What you are asked to do: How many lines in the data below contain the string "premio"? State that number only.

Start of Exercise inputs

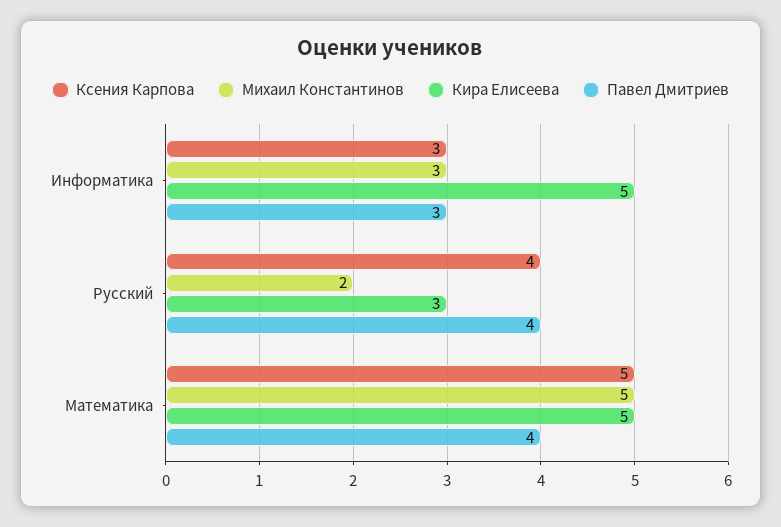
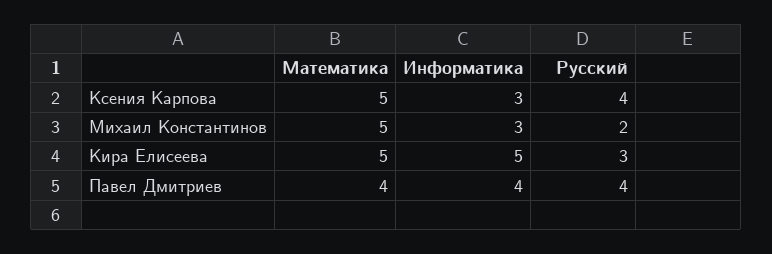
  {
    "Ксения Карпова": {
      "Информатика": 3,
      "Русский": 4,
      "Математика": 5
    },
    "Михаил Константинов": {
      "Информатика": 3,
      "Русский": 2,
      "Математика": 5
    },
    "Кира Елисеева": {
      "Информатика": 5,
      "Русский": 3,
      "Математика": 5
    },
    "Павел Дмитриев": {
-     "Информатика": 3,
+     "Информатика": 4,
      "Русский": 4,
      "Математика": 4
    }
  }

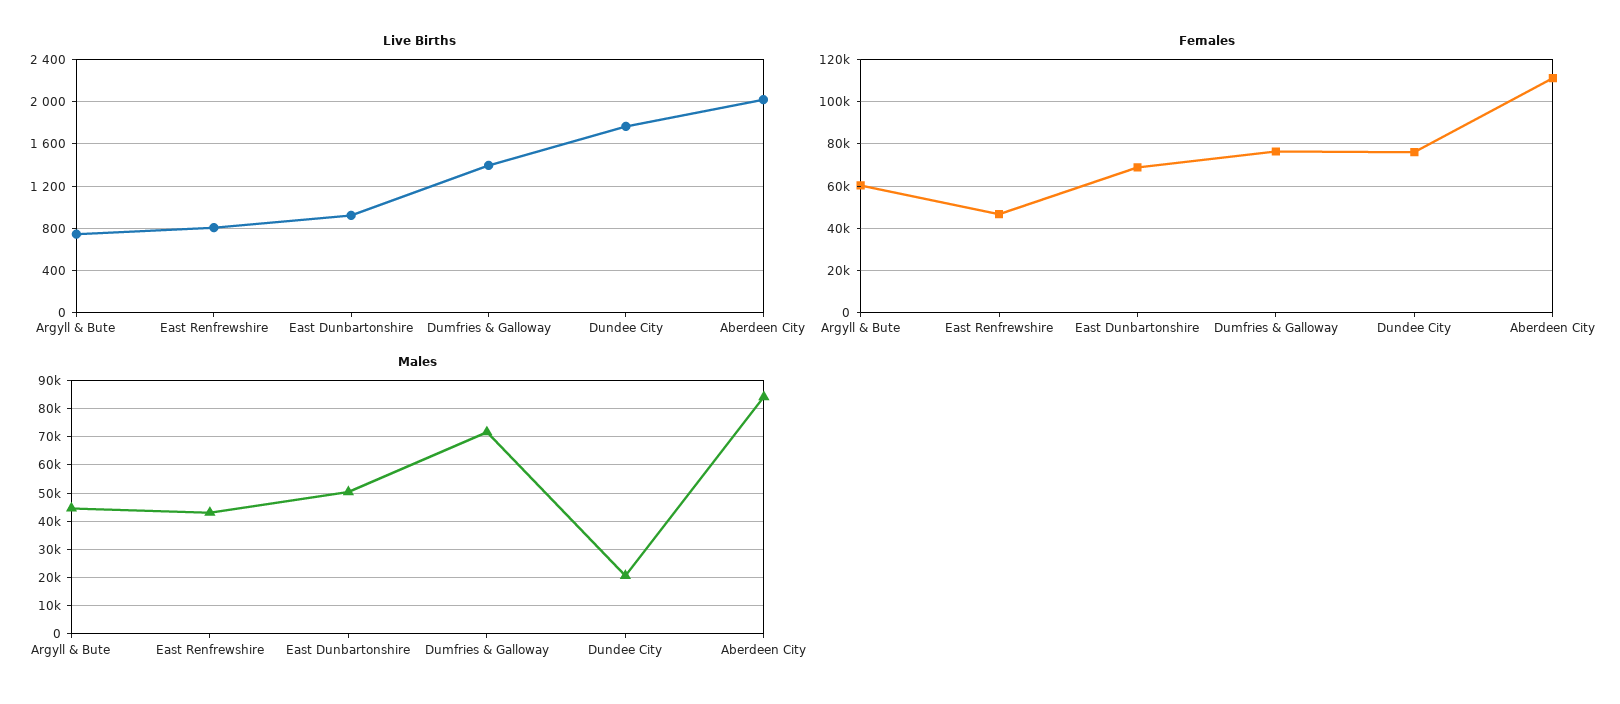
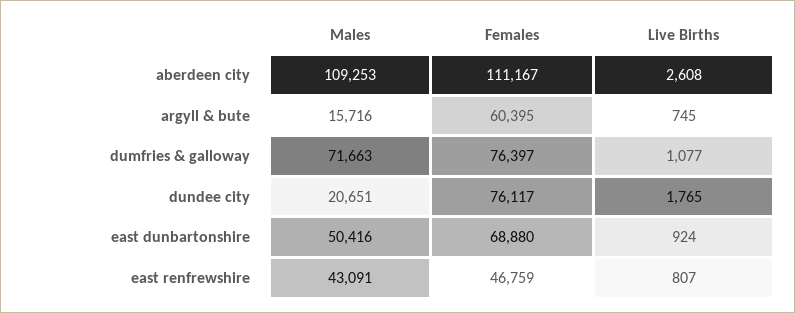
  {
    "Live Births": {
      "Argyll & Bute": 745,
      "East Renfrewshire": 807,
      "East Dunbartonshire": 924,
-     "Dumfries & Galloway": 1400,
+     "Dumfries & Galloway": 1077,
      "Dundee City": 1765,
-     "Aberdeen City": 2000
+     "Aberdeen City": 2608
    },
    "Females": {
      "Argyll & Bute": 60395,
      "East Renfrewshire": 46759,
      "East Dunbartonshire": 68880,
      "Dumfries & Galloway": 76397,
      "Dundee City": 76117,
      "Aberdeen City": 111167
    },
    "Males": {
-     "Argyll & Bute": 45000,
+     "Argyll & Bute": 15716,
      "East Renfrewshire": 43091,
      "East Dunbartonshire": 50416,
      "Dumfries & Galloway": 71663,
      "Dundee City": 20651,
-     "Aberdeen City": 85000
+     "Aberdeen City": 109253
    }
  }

End of Exercise inputs
Start of Exercise inputs

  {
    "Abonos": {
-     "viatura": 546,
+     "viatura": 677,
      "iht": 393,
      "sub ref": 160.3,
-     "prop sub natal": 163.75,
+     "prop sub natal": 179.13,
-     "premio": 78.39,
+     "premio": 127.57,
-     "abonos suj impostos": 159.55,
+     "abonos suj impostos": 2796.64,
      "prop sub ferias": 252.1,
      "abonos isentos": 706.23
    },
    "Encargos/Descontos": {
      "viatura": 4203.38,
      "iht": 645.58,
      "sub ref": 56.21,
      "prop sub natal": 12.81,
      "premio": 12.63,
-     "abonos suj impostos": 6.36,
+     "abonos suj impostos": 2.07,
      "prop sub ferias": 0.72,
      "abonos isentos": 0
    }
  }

End of Exercise inputs

Answer to this problem: 3